***** Bacaan *****

Ia menjelaskan guna mengatasi permasalahan tersebut, pemerintah sebenarnya telah memberikan solusi terkait pembiayaan penempatan pekerja migran Indonesia, yakni dalam bentuk pemberian Kredit usaha Rakyat (KUR) melalui perbankan. Menurutnya, hal ini diatur dalam Peraturan Menko Perekonomian No 1/2022 tentang Pedoman Pelaksanaan Kredit Usaha Rakyat.
Namun, katanya, berdasarkan data Sistem Informasi Kredit Program (SIKP) Kementerian Keuangan per 15 Juli 2022, dari alokasi anggaran sebesar Rp390 miliar pada 2022, KUR yang terserap untuk CPMI baru lima persennya atau Rp17,6 miliar.
“Dari hasil verlap (verifikasi lapangan -red) tadi, calon pekerja migran mengaku kesulitan mengajukan KUR karena belum ada aturan tentang komponen biaya penempatan yang menjadi salah satu persyaratan untuk perbankan dalam menyalurkan KUR. Selain itu, persyaratan tambahan bank penyalur KUR dirasa memberatkan karena harus ada jaminan cash deposit seratus persen,” tuturnya.
“KSP akan segera mencarikan solusinya bersama Kemenaker, BP2MI dan Kemenlu terkait persoalan komponen biaya, dan masalah lain yang dialami pekerja migran. Pemerintah melalui KSP sangat peduli pada perlindungan PMI,” imbuhnya.

***** Kumpulan Item *****

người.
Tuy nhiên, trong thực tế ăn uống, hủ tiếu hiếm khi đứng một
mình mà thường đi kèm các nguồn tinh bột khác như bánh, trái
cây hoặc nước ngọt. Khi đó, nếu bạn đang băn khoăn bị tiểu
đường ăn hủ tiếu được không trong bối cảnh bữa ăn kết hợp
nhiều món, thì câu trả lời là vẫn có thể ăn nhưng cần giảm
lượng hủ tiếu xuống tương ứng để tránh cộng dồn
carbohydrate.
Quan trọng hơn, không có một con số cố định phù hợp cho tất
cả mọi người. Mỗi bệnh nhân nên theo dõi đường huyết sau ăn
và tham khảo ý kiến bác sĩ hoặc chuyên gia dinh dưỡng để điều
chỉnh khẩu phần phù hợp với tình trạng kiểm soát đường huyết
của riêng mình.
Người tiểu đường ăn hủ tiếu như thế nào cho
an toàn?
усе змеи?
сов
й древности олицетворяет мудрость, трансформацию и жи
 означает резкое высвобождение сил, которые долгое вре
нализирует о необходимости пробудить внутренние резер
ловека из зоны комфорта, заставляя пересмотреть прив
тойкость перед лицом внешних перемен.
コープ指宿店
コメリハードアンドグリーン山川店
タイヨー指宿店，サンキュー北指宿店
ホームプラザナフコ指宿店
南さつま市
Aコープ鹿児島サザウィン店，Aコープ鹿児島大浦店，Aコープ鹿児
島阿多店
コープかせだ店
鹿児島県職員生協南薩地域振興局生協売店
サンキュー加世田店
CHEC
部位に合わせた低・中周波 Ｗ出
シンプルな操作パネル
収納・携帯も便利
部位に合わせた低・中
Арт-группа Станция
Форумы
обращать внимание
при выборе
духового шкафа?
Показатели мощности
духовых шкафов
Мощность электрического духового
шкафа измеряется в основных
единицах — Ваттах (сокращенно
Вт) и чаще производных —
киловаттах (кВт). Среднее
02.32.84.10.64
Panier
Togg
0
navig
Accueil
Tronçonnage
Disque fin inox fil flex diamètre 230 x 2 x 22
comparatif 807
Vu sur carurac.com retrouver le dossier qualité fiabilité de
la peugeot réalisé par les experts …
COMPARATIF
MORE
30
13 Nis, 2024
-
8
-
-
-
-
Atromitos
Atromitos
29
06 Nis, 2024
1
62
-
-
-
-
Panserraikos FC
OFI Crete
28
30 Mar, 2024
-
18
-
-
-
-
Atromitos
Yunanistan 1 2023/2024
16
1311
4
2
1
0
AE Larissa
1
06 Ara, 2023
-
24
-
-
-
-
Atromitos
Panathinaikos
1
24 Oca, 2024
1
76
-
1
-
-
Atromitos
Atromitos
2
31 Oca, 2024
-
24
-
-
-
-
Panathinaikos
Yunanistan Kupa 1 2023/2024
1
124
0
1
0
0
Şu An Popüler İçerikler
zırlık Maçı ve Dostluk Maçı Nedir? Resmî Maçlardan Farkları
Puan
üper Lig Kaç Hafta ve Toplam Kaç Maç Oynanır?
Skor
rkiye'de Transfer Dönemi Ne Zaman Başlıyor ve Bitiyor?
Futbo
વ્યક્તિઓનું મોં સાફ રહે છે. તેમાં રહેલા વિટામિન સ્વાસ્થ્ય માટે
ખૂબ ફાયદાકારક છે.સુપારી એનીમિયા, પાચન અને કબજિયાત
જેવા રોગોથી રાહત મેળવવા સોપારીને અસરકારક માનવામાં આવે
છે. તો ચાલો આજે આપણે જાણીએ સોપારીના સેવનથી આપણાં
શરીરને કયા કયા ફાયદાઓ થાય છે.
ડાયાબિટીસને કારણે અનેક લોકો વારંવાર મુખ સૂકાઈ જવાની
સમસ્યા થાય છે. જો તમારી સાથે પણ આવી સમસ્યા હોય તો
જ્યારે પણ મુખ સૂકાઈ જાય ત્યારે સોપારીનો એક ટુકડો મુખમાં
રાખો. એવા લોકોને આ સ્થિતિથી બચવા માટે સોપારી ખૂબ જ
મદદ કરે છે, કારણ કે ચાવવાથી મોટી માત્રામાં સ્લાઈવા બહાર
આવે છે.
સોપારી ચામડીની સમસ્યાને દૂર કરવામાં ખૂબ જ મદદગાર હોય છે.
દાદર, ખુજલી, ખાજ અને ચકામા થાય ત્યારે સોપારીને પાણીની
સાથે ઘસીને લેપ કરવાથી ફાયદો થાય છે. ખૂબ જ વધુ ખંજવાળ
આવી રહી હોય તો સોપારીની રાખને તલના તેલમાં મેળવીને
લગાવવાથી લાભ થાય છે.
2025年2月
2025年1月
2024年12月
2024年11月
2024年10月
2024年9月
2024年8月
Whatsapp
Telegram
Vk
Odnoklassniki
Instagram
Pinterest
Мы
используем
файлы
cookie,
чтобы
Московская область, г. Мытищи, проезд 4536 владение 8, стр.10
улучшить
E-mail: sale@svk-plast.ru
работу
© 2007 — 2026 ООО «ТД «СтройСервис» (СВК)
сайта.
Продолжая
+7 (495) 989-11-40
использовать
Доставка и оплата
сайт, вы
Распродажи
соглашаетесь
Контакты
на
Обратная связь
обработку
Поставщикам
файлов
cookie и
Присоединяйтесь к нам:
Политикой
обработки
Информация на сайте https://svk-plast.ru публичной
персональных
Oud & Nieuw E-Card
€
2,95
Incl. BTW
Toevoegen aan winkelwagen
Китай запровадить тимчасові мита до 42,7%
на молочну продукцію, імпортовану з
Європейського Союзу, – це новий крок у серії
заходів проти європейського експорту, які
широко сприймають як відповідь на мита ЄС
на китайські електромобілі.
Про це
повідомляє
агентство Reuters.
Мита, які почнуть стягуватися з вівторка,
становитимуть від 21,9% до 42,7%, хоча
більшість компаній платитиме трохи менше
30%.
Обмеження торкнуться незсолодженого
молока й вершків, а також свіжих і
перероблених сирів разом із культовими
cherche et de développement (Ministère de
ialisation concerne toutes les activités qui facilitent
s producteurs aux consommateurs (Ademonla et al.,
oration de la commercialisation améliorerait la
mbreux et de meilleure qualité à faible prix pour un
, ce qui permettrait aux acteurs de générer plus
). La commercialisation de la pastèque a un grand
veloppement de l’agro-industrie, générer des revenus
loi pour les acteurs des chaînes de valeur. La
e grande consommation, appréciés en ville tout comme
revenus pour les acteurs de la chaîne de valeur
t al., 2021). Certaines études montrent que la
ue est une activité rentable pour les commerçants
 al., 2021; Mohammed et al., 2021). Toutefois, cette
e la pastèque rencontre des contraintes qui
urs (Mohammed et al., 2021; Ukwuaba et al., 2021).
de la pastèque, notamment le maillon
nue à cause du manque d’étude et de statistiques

*****

■ **Uji Pemahaman**
1. Tulis ulang bagian bacaan tentang KUR bagi pekerja migran, mulai dari "Namun, katanya, berdasarkan" dan berlanjut sampai "atau Rp17,6 miliar.", dengan mengganti "Kementerian Keuangan" menjadi "Kemenkeu".
2. Menurut bacaan tentang KUR bagi pekerja migran, berapa alokasi anggaran KUR untuk CPMI pada 2022?

■ **Hasil yang Diharapkan**
1.
Namun, katanya, berdasarkan data Sistem Informasi Kredit Program (SIKP) Kemenkeu per 15 Juli 2022, dari alokasi anggaran sebesar Rp390 miliar pada 2022, KUR yang terserap untuk CPMI baru lima persennya atau Rp17,6 miliar.

2. Rp390 miliar.